- _Actions to take_:
**1.** Please return the part of the snow biking article starting with "According to Dawe, he began" and going on through "on Sunday morning.", word for word.
**2.** Answer these questions from the snow biking article:
(a) In what year did Dawe start snow biking?
(b) How many snow bikers registered at the Admirals Green Golf Course Club House?
(c) What role does Don Boyles hold with Bicycles NL?

- _Article_:
By Melissa Wong | for The Shoreline | Vol. 31 No. 45 (January 23, 2019)

Sean Dawe once cursed the snow but five winters ago he began snow biking and now he cannot wait to ride his fat bike through the snow.


Dawe lives in Paradise. “The old rail bit that runs through Paradise. That is where I mostly ride,” he says. “I try to not ride on the roads.”


According to Dawe, he bikes “winter, summer, spring, day (and) night.”


In 1984, Dawe decided to start racing in a bike club at his school. By 1985, he rode in the Canadian Summer Games, and he went on to do several other road races, including mountain biking and short track races.


He has had many more adventures since he started snow biking.


Dawe recalls a time when he and eight friends rode out on a beautiful day to the Spout on the East Coast Trail between the Goulds and Bay Bulls. “It was a six-hour ride, it was really hard and by the end of it, I was crying,” he says. “It was ‘round noon the sun came out. You could just feel the way the snow was pushing away from the bike.”


The sun had melted the snow slightly, which caused a problem for the bikers. Soft snow causes the bike to slip all over the place, which makes it hard to keep the bike up straight and makes pedalling it physically harder.


“The snow got really soft when the sun came out and it was just really, really hard to keep the bike going on the way back,” Dawe says.


“I just pedalled harder,” Dawe recalls when asked how he rose to the challenge.


Despite the soft snow, Dawe said he was happy to see the beautiful scenery at the spout. He was even happier because when they arrived, “it was actually spouting.”


According to Dawe, he began snow biking in 2014, at a Global Fat Bike Day event, on the first Saturday in December. He tried a fat bike for himself and decided he would like to start biking in the snow.


Don Boyles, treasurer of Bicycles NL, says snowbikes are often called “fat bikes because the tires are so fat. They are upwards of almost five inches in width, which enables the bikes to stay on top of the snow. You ride with low tire pressure so that there is a lot of rubber on the snow and it rides pretty well.”


Boyles was at the Wisdom Tree providing direction and serving food with Canary Cycles for the Pippy Snowbike Festival 2019, on Sunday morning.


At the Admirals Green Golf Course Club House, 80 snow bikers registered and gathered with their snowbikes. Dawe was one of them.


“I am here for the fat biking,” Dawe says.


Glenn Smith of the organizing committee says a small group of bikers has been riding snowbikes for years and a lot more are starting to get into the sport. They created three different categories based on the bikers’ skill levels. The categories allow for fast, medium, and slow bikers, so no one would be left out.


“The future looks like this is going to be a growing annual event,” Smith says. “We may need to increase our groups. Right now, for the middle group, we have almost 50 riders, that’s a lot of people to keep together as a group.”

- _Stored entries_:
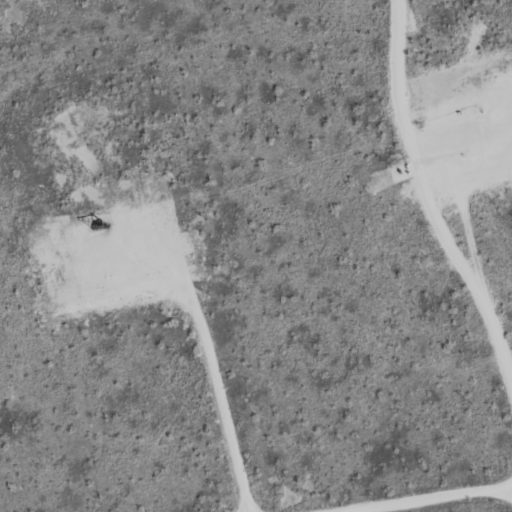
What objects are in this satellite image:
petroleum well: (473, 113)
road: (429, 203)
petroleum well: (99, 222)
road: (439, 497)
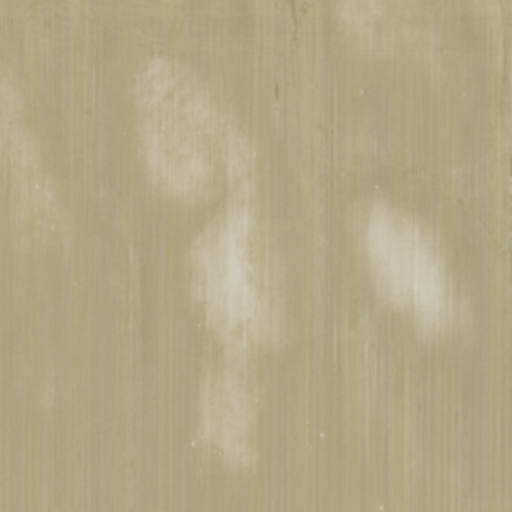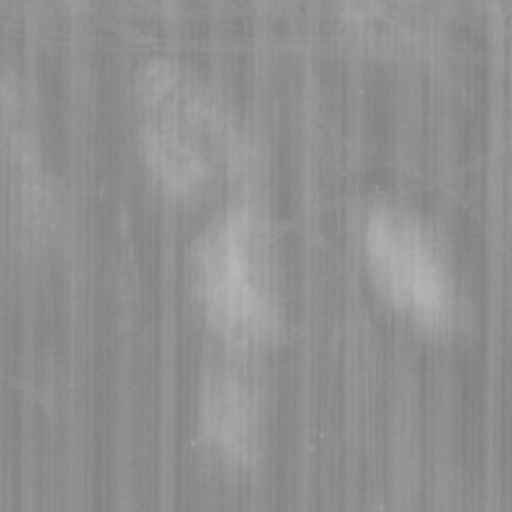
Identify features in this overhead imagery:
crop: (255, 255)
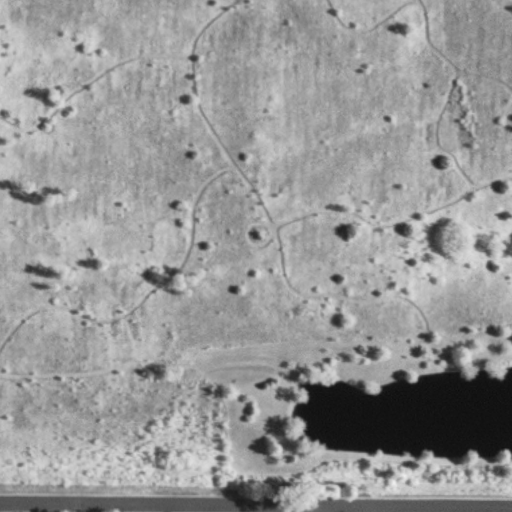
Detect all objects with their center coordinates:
road: (256, 505)
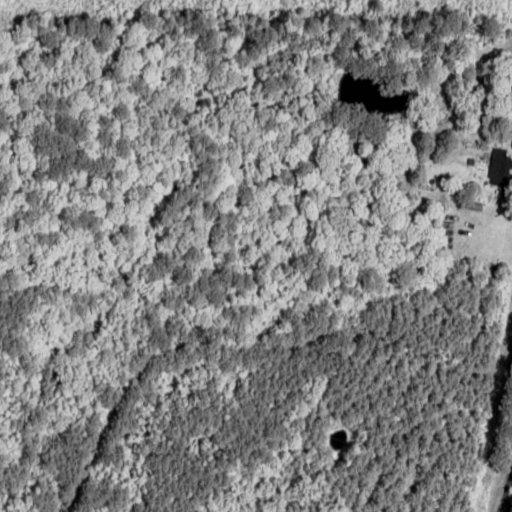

- _Exercise results_:
**1.**
According to Dawe, he began snow biking in 2014, at a Global Fat Bike Day event, on the first Saturday in December. He tried a fat bike for himself and decided he would like to start biking in the snow.


Don Boyles, treasurer of Bicycles NL, says snowbikes are often called “fat bikes because the tires are so fat. They are upwards of almost five inches in width, which enables the bikes to stay on top of the snow. You ride with low tire pressure so that there is a lot of rubber on the snow and it rides pretty well.”


Boyles was at the Wisdom Tree providing direction and serving food with Canary Cycles for the Pippy Snowbike Festival 2019, on Sunday morning.

**2.**
(a) 2014
(b) 80
(c) Treasurer